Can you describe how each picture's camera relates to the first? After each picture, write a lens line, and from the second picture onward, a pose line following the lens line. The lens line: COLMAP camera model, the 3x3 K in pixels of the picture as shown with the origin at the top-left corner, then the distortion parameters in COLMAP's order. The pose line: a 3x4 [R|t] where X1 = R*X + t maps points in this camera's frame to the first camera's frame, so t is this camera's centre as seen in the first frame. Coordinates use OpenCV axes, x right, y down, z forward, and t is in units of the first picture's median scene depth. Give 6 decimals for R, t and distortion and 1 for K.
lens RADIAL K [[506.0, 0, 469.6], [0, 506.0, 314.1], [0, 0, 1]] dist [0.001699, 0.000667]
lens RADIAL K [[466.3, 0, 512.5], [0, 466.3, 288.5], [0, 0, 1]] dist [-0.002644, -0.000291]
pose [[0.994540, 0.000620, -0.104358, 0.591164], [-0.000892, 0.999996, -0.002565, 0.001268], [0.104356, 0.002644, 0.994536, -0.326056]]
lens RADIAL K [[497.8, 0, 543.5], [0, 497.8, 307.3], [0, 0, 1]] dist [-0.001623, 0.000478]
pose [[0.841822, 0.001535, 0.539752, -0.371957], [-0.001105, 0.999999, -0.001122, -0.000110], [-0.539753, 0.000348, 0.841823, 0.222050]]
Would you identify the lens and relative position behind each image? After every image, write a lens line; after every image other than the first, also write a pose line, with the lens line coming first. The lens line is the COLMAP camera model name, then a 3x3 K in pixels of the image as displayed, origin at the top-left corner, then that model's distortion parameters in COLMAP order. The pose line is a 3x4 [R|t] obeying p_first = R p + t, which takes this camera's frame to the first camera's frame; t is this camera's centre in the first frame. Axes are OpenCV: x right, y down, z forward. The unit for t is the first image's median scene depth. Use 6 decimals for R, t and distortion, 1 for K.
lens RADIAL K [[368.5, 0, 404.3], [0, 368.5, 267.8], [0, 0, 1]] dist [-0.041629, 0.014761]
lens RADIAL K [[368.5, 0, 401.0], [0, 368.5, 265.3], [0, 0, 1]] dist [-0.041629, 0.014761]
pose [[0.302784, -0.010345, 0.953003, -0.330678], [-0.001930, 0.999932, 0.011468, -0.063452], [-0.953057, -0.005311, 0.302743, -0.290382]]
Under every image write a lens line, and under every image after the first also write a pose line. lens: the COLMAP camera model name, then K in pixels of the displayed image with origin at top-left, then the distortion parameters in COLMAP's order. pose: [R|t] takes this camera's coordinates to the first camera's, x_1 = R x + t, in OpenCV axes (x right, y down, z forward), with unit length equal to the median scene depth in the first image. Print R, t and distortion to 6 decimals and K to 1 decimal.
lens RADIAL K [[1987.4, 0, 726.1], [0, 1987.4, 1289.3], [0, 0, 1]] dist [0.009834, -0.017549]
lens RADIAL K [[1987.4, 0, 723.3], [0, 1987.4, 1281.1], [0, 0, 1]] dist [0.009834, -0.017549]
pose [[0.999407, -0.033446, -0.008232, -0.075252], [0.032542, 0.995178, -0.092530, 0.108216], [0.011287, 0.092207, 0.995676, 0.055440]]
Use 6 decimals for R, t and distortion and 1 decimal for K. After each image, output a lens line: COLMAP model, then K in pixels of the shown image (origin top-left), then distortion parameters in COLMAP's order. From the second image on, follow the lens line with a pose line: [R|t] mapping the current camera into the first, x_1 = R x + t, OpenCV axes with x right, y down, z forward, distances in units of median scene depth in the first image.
-=-=-
Rewrite all the items above as a single numbered list with one line per entry and no blank lines.

**Response to the task**
1. Can you describe how each picture's camera relates to the first? After each picture, write a lens line, and from the second picture onward, a pose line following the lens line. The lens line: COLMAP camera model, the 3x3 K in pixels of the picture as shown with the origin at the top-left corner, then the distortion parameters in COLMAP's order. The pose line: a 3x4 [R|t] where X1 = R*X + t maps points in this camera's frame to the first camera's frame, so t is this camera's centre as seen in the first frame. Coordinates use OpenCV axes, x right, y down, z forward, and t is in units of the first picture's median scene depth. Give 6 decimals for R, t and distortion and 1 for K.
2. lens RADIAL K [[506.0, 0, 469.6], [0, 506.0, 314.1], [0, 0, 1]] dist [0.001699, 0.000667]
3. lens RADIAL K [[466.3, 0, 512.5], [0, 466.3, 288.5], [0, 0, 1]] dist [-0.002644, -0.000291]
4. pose [[0.994540, 0.000620, -0.104358, 0.591164], [-0.000892, 0.999996, -0.002565, 0.001268], [0.104356, 0.002644, 0.994536, -0.326056]]
5. lens RADIAL K [[497.8, 0, 543.5], [0, 497.8, 307.3], [0, 0, 1]] dist [-0.001623, 0.000478]
6. pose [[0.841822, 0.001535, 0.539752, -0.371957], [-0.001105, 0.999999, -0.001122, -0.000110], [-0.539753, 0.000348, 0.841823, 0.222050]]
7. Would you identify the lens and relative position behind each image? After every image, write a lens line; after every image other than the first, also write a pose line, with the lens line coming first. The lens line is the COLMAP camera model name, then a 3x3 K in pixels of the image as displayed, origin at the top-left corner, then that model's distortion parameters in COLMAP order. The pose line is a 3x4 [R|t] obeying p_first = R p + t, which takes this camera's frame to the first camera's frame; t is this camera's centre in the first frame. Axes are OpenCV: x right, y down, z forward. The unit for t is the first image's median scene depth. Use 6 decimals for R, t and distortion, 1 for K.
8. lens RADIAL K [[368.5, 0, 404.3], [0, 368.5, 267.8], [0, 0, 1]] dist [-0.041629, 0.014761]
9. lens RADIAL K [[368.5, 0, 401.0], [0, 368.5, 265.3], [0, 0, 1]] dist [-0.041629, 0.014761]
10. pose [[0.302784, -0.010345, 0.953003, -0.330678], [-0.001930, 0.999932, 0.011468, -0.063452], [-0.953057, -0.005311, 0.302743, -0.290382]]
11. Under every image write a lens line, and under every image after the first also write a pose line. lens: the COLMAP camera model name, then K in pixels of the displayed image with origin at top-left, then the distortion parameters in COLMAP's order. pose: [R|t] takes this camera's coordinates to the first camera's, x_1 = R x + t, in OpenCV axes (x right, y down, z forward), with unit length equal to the median scene depth in the first image. Print R, t and distortion to 6 decimals and K to 1 decimal.
12. lens RADIAL K [[1987.4, 0, 726.1], [0, 1987.4, 1289.3], [0, 0, 1]] dist [0.009834, -0.017549]
13. lens RADIAL K [[1987.4, 0, 723.3], [0, 1987.4, 1281.1], [0, 0, 1]] dist [0.009834, -0.017549]
14. pose [[0.999407, -0.033446, -0.008232, -0.075252], [0.032542, 0.995178, -0.092530, 0.108216], [0.011287, 0.092207, 0.995676, 0.055440]]
15. Use 6 decimals for R, t and distortion and 1 decimal for K. After each image, output a lens line: COLMAP model, then K in pixels of the shown image (origin top-left), then distortion parameters in COLMAP's order. From the second image on, follow the lens line with a pose line: [R|t] mapping the current camera into the first, x_1 = R x + t, OpenCV axes with x right, y down, z forward, distances in units of median scene depth in the first image.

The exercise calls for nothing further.